What you are asked to do. Using the records below, transcribe word for word the stretch from the line that contains "vfov_deg: 40.7" through the line that contains "exposure_s: 1/20", both end lines included, and nothing else.

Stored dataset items
····················
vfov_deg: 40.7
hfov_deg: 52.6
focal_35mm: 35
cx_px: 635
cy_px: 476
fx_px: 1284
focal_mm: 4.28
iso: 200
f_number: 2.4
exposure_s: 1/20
····················
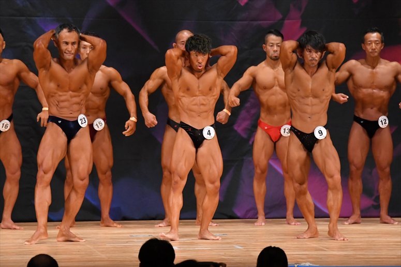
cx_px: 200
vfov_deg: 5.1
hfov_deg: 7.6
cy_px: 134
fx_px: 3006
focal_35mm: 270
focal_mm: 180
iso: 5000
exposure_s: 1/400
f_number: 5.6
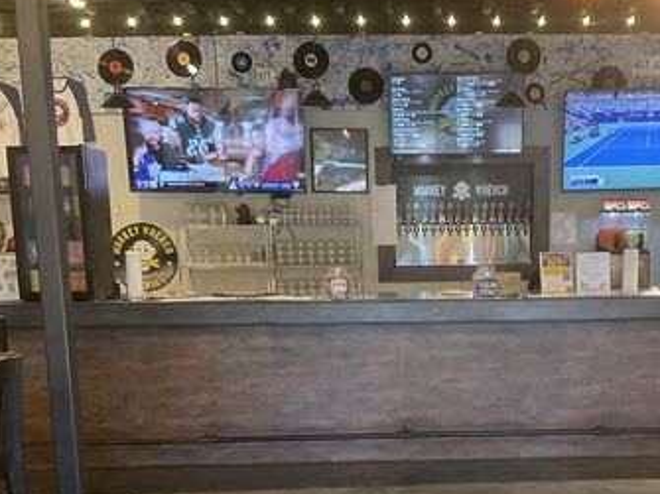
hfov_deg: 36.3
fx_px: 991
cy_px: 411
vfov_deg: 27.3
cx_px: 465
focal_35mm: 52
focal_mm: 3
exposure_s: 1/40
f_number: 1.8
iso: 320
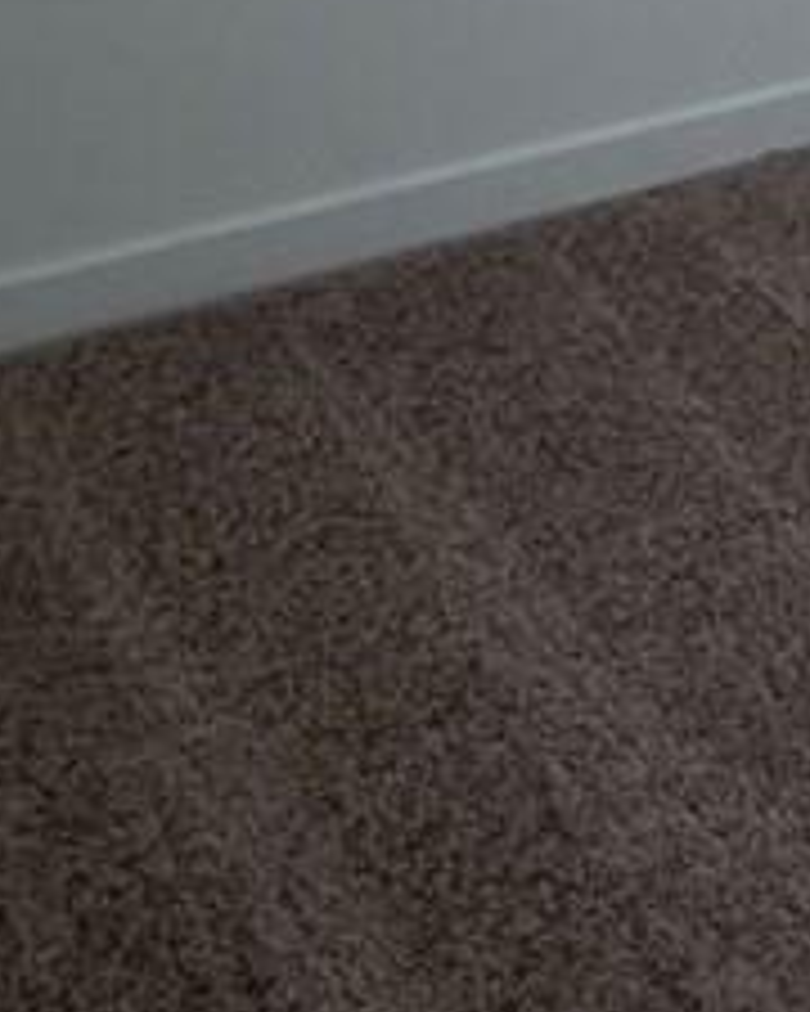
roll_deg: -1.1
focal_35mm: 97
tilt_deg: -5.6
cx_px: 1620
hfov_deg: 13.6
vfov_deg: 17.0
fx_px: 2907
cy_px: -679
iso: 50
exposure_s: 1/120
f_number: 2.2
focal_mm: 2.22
····················
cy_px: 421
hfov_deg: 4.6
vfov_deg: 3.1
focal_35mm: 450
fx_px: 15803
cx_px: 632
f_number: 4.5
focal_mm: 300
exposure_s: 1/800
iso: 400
····················
Task solution.
vfov_deg: 40.7
hfov_deg: 52.6
focal_35mm: 35
cx_px: 635
cy_px: 476
fx_px: 1284
focal_mm: 4.28
iso: 200
f_number: 2.4
exposure_s: 1/20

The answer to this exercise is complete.